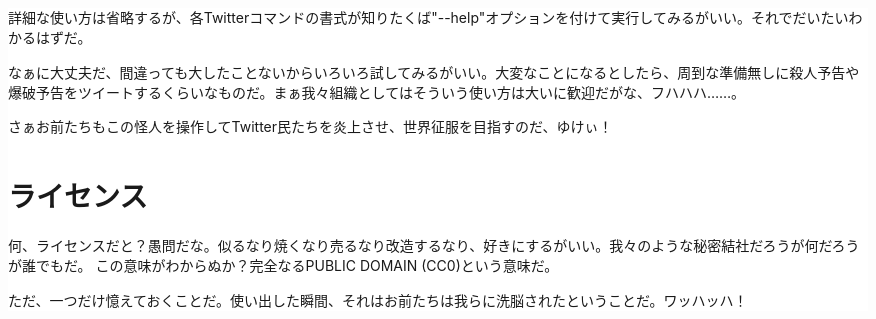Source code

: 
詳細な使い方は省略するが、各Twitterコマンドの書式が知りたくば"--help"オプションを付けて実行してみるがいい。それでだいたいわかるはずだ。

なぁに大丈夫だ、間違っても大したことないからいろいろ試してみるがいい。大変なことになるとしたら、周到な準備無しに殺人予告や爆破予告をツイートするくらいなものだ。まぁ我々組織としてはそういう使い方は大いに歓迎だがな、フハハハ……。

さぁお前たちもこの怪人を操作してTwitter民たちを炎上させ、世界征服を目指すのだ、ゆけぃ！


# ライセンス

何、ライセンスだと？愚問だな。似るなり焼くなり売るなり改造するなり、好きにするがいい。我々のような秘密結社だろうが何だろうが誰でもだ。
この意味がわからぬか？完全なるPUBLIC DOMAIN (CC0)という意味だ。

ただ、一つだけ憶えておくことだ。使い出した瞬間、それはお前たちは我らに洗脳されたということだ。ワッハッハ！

==============================

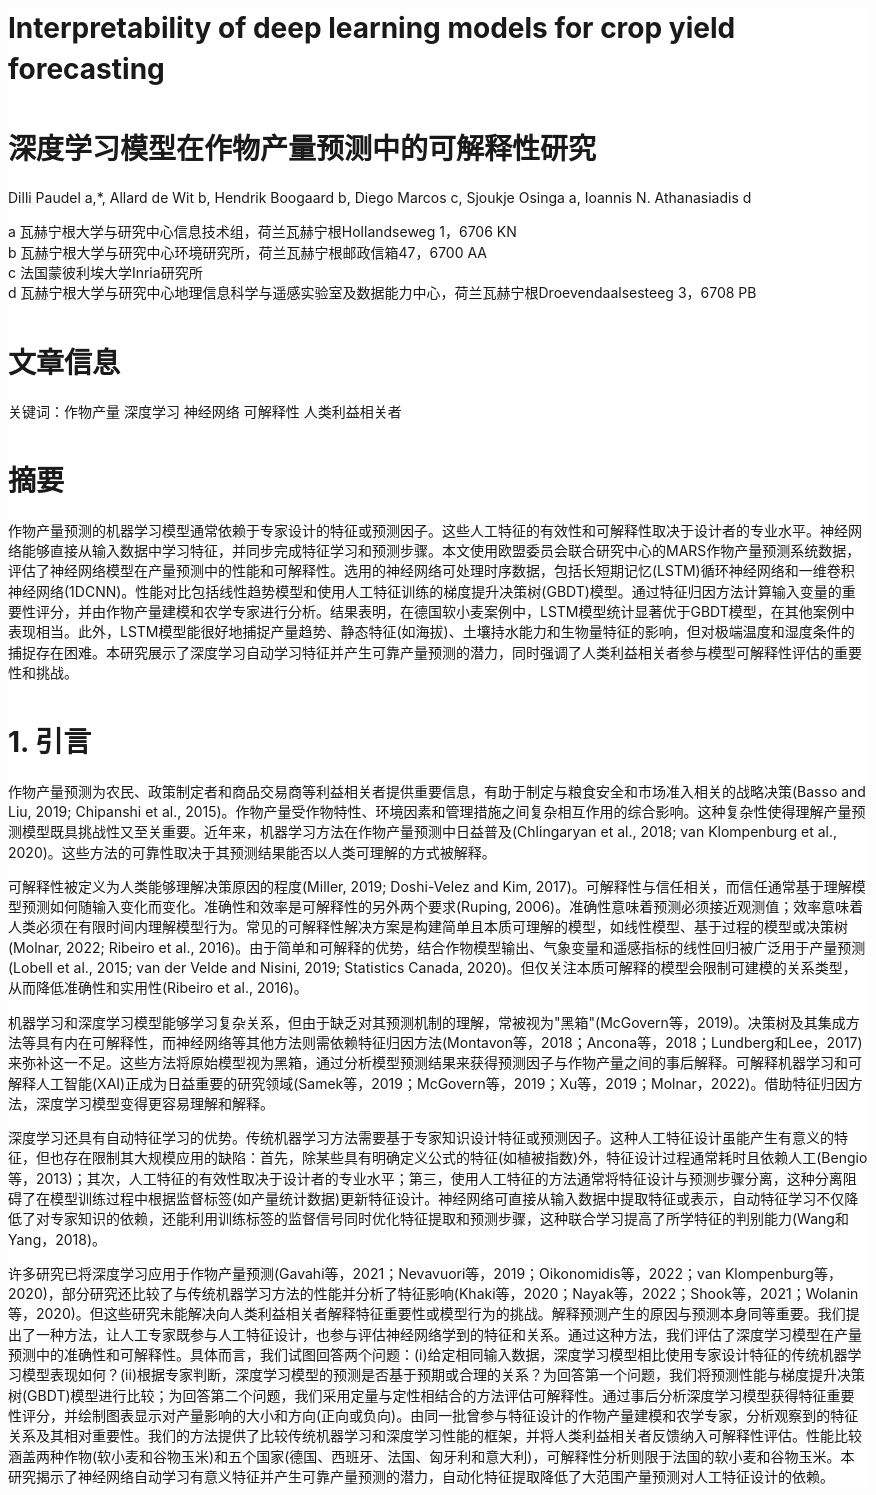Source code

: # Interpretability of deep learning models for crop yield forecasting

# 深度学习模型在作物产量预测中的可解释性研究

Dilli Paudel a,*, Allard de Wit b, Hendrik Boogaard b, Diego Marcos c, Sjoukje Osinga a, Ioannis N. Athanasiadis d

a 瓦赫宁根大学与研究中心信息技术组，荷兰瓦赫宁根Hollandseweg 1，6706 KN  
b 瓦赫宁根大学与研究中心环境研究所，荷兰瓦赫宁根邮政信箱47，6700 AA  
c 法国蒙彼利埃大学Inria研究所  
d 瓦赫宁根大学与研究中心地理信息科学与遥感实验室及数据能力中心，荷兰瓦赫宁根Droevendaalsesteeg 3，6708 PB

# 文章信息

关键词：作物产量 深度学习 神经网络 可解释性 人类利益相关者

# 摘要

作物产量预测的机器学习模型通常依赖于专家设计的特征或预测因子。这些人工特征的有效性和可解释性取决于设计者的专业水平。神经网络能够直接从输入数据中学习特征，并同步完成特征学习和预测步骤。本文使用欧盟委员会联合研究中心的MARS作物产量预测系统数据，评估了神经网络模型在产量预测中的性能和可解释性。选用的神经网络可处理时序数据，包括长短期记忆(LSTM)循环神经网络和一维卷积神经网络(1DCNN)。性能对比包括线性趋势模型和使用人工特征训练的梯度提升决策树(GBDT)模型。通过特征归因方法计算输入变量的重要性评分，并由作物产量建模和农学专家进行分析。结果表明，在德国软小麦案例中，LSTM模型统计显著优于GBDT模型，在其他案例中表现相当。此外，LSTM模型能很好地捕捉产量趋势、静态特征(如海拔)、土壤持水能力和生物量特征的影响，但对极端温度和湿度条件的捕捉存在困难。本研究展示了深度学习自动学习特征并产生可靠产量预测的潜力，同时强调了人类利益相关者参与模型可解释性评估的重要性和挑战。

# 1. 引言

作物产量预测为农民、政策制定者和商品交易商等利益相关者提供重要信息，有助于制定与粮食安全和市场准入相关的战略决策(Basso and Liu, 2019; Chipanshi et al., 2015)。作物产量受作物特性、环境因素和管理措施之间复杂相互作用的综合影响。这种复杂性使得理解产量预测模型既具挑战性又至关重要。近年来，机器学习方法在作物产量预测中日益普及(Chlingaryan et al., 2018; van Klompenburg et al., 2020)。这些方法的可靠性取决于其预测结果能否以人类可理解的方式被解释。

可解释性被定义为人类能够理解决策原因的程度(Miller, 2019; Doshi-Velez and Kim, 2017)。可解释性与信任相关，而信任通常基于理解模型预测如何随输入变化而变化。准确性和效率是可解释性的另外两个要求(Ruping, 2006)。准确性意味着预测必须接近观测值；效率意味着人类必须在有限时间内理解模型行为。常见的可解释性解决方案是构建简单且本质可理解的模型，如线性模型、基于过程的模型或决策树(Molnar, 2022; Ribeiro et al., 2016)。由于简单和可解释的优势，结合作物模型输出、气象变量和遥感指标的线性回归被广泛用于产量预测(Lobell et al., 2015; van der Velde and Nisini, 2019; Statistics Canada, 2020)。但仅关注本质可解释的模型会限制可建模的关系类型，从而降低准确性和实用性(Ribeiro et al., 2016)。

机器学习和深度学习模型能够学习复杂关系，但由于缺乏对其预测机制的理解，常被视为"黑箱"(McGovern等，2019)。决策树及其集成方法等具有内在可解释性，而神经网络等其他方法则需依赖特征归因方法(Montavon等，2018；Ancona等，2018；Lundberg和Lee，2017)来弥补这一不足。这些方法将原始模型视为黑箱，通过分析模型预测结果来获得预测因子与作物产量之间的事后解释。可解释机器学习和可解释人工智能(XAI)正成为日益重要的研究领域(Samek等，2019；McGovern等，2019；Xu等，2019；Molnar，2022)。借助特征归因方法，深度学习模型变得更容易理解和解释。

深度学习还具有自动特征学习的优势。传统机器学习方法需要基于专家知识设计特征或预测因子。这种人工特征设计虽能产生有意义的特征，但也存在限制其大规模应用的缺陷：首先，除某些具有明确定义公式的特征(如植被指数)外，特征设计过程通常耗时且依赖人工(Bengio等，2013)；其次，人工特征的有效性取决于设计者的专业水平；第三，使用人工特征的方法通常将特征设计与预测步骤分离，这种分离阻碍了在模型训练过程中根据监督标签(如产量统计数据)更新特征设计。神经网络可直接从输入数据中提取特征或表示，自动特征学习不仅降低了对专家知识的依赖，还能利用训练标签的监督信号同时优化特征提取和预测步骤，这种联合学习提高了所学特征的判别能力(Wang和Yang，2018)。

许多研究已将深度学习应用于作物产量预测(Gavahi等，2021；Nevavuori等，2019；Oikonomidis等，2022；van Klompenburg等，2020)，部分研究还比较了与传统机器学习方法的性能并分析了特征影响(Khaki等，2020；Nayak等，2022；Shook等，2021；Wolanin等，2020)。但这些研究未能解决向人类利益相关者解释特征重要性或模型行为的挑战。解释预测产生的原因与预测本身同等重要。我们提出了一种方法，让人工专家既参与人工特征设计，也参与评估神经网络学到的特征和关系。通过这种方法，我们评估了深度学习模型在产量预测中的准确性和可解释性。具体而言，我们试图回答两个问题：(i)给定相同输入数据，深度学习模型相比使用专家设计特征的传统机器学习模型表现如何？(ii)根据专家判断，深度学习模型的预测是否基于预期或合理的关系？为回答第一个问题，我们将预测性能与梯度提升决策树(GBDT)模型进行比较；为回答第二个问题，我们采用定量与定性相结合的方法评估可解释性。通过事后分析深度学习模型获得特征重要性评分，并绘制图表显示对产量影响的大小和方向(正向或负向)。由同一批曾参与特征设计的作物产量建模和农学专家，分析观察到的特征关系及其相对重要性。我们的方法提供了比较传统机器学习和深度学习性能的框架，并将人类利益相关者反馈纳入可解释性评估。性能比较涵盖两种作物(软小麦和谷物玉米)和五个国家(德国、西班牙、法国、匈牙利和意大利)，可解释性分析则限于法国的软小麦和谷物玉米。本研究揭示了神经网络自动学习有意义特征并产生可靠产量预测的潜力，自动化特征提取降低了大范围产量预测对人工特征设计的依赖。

==============================

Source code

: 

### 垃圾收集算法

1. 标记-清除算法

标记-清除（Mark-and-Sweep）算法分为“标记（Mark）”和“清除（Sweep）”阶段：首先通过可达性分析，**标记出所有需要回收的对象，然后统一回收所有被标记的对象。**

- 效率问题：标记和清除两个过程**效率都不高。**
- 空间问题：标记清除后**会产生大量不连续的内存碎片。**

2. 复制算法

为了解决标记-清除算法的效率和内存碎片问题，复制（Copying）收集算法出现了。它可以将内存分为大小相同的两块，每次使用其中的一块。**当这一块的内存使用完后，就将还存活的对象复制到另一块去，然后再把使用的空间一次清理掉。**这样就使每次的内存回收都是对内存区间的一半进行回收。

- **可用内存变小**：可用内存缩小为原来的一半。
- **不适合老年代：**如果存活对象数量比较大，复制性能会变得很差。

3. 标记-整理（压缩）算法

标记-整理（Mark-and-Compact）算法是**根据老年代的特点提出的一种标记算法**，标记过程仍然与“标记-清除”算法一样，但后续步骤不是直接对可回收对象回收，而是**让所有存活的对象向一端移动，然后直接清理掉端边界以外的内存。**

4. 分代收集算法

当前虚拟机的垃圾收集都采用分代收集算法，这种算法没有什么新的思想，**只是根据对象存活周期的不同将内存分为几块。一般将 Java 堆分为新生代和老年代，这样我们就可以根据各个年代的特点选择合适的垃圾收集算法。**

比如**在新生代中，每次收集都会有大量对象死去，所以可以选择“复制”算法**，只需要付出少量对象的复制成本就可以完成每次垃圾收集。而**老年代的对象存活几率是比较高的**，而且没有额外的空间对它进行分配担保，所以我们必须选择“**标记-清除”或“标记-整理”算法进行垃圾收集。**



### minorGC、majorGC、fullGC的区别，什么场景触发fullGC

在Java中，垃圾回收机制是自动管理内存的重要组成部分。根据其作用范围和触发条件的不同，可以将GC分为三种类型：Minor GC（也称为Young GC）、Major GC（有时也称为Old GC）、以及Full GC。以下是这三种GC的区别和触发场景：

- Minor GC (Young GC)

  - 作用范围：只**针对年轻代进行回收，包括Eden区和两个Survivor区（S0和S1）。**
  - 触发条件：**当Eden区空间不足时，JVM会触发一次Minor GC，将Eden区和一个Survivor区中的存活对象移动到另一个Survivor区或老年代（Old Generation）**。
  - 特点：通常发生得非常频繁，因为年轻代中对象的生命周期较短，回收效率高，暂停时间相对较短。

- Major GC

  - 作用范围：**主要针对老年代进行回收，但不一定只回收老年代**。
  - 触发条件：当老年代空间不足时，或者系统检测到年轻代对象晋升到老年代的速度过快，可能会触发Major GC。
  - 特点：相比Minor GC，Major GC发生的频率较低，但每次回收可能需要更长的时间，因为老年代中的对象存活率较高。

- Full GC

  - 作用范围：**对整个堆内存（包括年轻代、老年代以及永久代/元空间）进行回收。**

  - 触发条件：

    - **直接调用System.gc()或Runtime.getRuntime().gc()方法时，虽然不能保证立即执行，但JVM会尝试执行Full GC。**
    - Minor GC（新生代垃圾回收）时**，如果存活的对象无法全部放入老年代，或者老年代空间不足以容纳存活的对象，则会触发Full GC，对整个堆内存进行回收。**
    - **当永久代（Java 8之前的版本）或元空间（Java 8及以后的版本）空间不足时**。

==============================

**Brief**
Return every line of the data above that contains the string "Mark".

**Solution to this exercise**
标记-清除（Mark-and-Sweep）算法分为“标记（Mark）”和“清除（Sweep）”阶段：首先通过可达性分析，**标记出所有需要回收的对象，然后统一回收所有被标记的对象。**
标记-整理（Mark-and-Compact）算法是**根据老年代的特点提出的一种标记算法**，标记过程仍然与“标记-清除”算法一样，但后续步骤不是直接对可回收对象回收，而是**让所有存活的对象向一端移动，然后直接清理掉端边界以外的内存。**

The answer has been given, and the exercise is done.